I found it to be very tough for the first three days-my personal skiing came under some scrutiny (mainly posture-and I would have regarded myself a very able skier beforehand)
The hardest part was doing the basics correctly in the way they need you to. You need to look like the EXACT model in the text booka nd be able to portray this to the client-bloody tough but after 2 days of snow plaugh turns you get plough parallel and parallel pretty quickly. Also hard skidding turns rather than carving!
I benifitted loads from the course and would recommend it even if you dont want to teach. However, I have found it very tough to get the required shadowing hours to get my full liscense
Was a great experience and really good fun!
www  Baggy pants, wide stance. Mad steeze, cork 3s

Edited 1 time. Last update at 24-Mar-2009

Amanda n
reply to 'BASI LEVEL 1'
posted Mar-2009

snowpack, did you look into this any further?, what does the qualification mean you can do?
age is but a number but why does it have to keep going up !!

Edited 1 time. Last update at 25-Mar-2009

Ise
reply to 'BASI LEVEL 1'
posted Mar-2009

amanda n wrote:snowpack, did you look into this any further?, what does the qualification mean you can do?

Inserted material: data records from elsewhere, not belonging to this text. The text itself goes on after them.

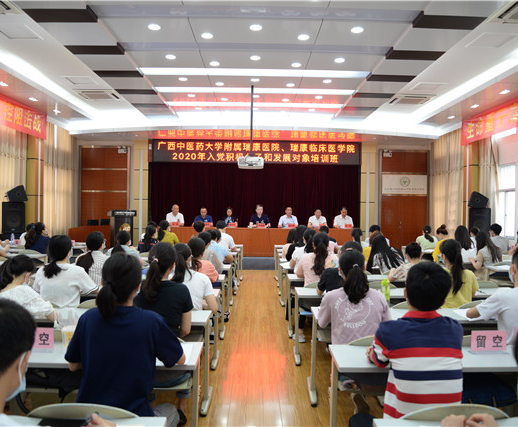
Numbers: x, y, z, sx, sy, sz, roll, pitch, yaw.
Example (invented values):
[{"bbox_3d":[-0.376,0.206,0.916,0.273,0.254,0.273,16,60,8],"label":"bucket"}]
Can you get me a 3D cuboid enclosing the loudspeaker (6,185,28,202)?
[{"bbox_3d":[-4.805,-0.392,8.500,0.340,0.310,0.470,-22,11,-27],"label":"loudspeaker"}]

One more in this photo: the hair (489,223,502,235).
[{"bbox_3d":[4.416,0.285,7.950,0.190,0.200,0.220,1,0,-21],"label":"hair"}]

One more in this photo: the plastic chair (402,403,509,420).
[{"bbox_3d":[0.843,1.194,2.030,0.470,0.767,0.500,1,0,0],"label":"plastic chair"}]

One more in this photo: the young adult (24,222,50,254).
[{"bbox_3d":[-4.041,0.784,7.852,0.460,1.241,0.640,1,0,11],"label":"young adult"}]

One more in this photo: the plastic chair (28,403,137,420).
[{"bbox_3d":[-0.757,1.168,2.072,0.470,0.770,0.530,1,0,-1],"label":"plastic chair"}]

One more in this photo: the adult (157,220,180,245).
[{"bbox_3d":[-1.963,0.827,9.287,0.480,1.300,0.720,1,0,11],"label":"adult"}]

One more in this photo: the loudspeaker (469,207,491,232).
[{"bbox_3d":[4.650,0.206,8.950,0.460,0.620,0.420,1,0,23],"label":"loudspeaker"}]

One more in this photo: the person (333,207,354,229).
[{"bbox_3d":[2.396,0.531,12.100,0.550,1.460,0.650,1,0,3],"label":"person"}]

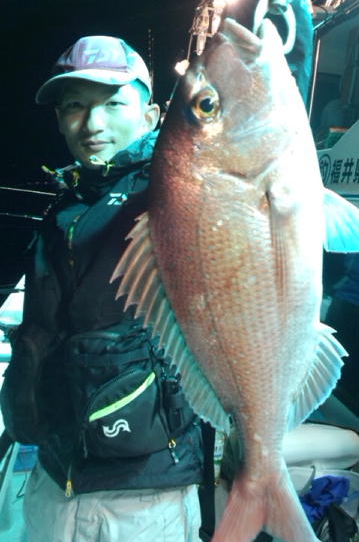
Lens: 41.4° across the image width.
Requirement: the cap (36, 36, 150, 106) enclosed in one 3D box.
[{"bbox_3d":[-0.150,-0.357,0.850,0.180,0.140,0.265,1,12,5],"label":"cap"}]

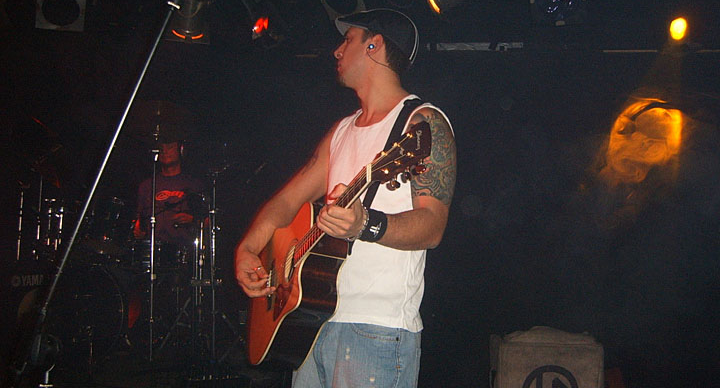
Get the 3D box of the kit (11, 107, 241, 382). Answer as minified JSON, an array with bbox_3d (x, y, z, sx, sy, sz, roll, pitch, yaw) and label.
[{"bbox_3d":[-1.461,0.283,4.900,1.450,1.500,1.250,-2,-5,12],"label":"kit"}]

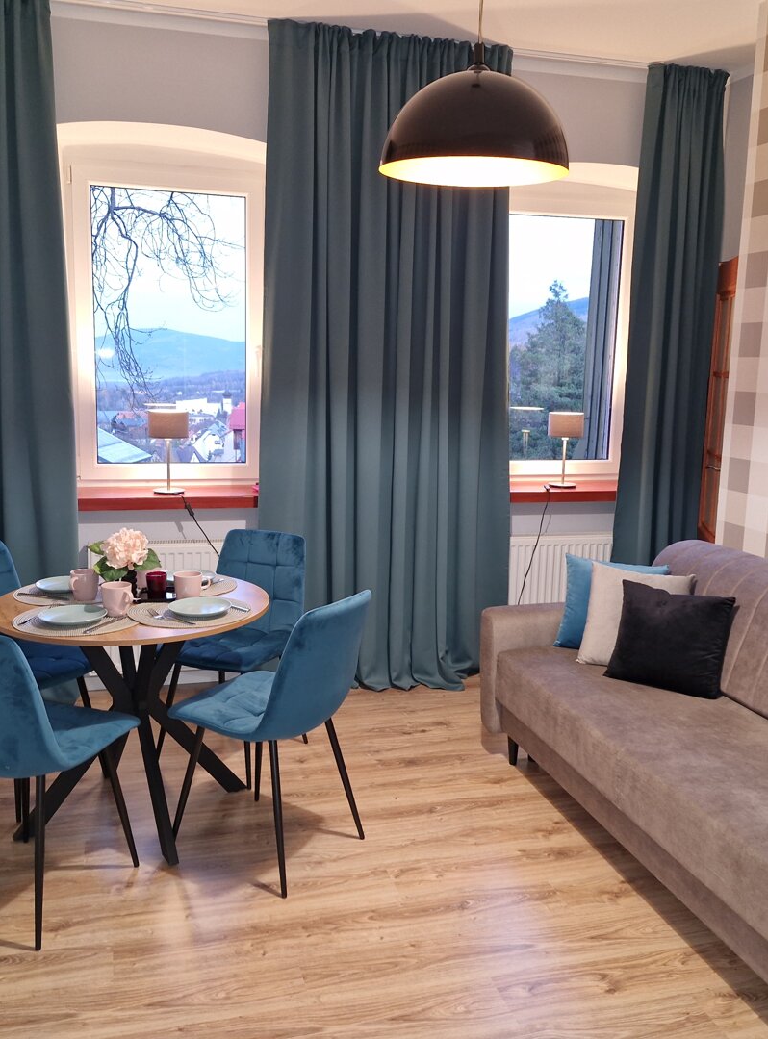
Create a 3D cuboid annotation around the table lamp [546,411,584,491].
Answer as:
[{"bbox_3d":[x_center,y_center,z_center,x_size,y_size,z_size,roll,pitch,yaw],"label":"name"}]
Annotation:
[{"bbox_3d":[0.978,-0.375,4.951,0.185,0.394,0.185,-1,10,-16],"label":"table lamp"}]

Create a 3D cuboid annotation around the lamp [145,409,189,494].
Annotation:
[{"bbox_3d":[-1.013,-0.316,4.325,0.185,0.388,0.185,-1,10,-16],"label":"lamp"}]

Very little, it's part of a continuing syllabus. In itself you can teach in a "non mountain" environment which means dry slopes and indoor slopes in the UK once you've completed the course and the required shadowing with a ski school.

Amanda n
reply to 'BASI LEVEL 1'
posted Mar-2009

thanks ise
age is but a number but why does it have to keep going up !!

AllyG
reply to 'BASI LEVEL 1'
posted Mar-2009

Rossyhead,
Do you think your posture problems were because you'd drifted away from the position you were originally taught, or because the ideal correct posture position has changed since you were taught?

It must have looked very funny seeing all the expert skiers on your course struggling to do a snowplough correctly!

Ally

Snowpack
reply to 'BASI LEVEL 1'
posted Mar-2009

I'm still considering it, to be honest. As Ise says once completed you are then able to teach on dry slopes or snowdomes (non mountain environments). But the idea is probably to progress through the BASI system. I'd like to be able to teach but I'd also like to make some core improvement to my skiing. I've done performance courses but I the BASI system appears to offer the "all round teaching" elements which I think I may find interesting too.
Along with the level 1 I'll need to do shadowing, first aid, and child protection BEFORE one can claim the level 1 status so it's a reasonable comitment.

I'm not scared of snow ploughing, although I don't know if I was ever taught it 100% correctly.

Thanks for all your input.

Amanda n
reply to 'BASI LEVEL 1'
posted Mar-2009

i would be interested to know how you progress, keep the forum updated snow pack.
age is but a number but why does it have to keep going up !!